▶ Requirement
Repeat the entries without change, omitting the pictures.

▶ Materials provided
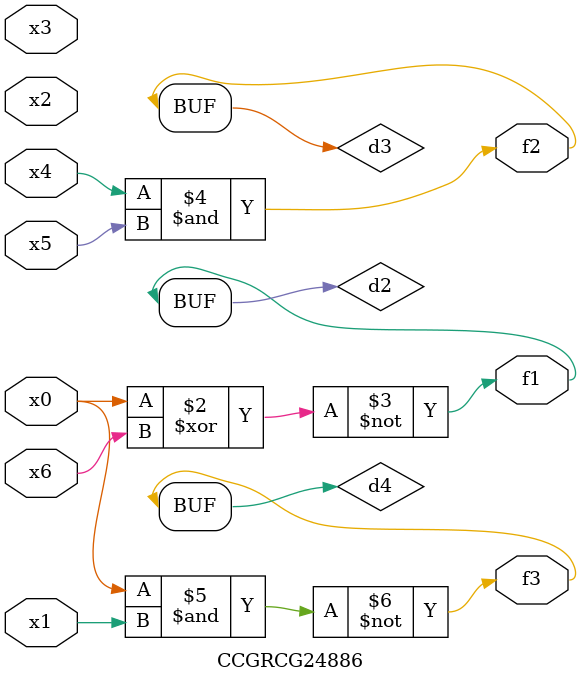
<source format=v>
module CCGRCG24886(
	input x0, x1, x2, x3, x4, x5, x6,
	output f1, f2, f3
);

	wire d1, d2, d3, d4;

	nor (d1, x0);
	xnor (d2, x0, x6);
	and (d3, x4, x5);
	nand (d4, x0, x1);
	assign f1 = d2;
	assign f2 = d3;
	assign f3 = d4;
endmodule

</source>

▶ Solution below
<source format=v>
module CCGRCG24886(
	input x0, x1, x2, x3, x4, x5, x6,
	output f1, f2, f3
);

	wire d1, d2, d3, d4;

	nor (d1, x0);
	xnor (d2, x0, x6);
	and (d3, x4, x5);
	nand (d4, x0, x1);
	assign f1 = d2;
	assign f2 = d3;
	assign f3 = d4;
endmodule

</source>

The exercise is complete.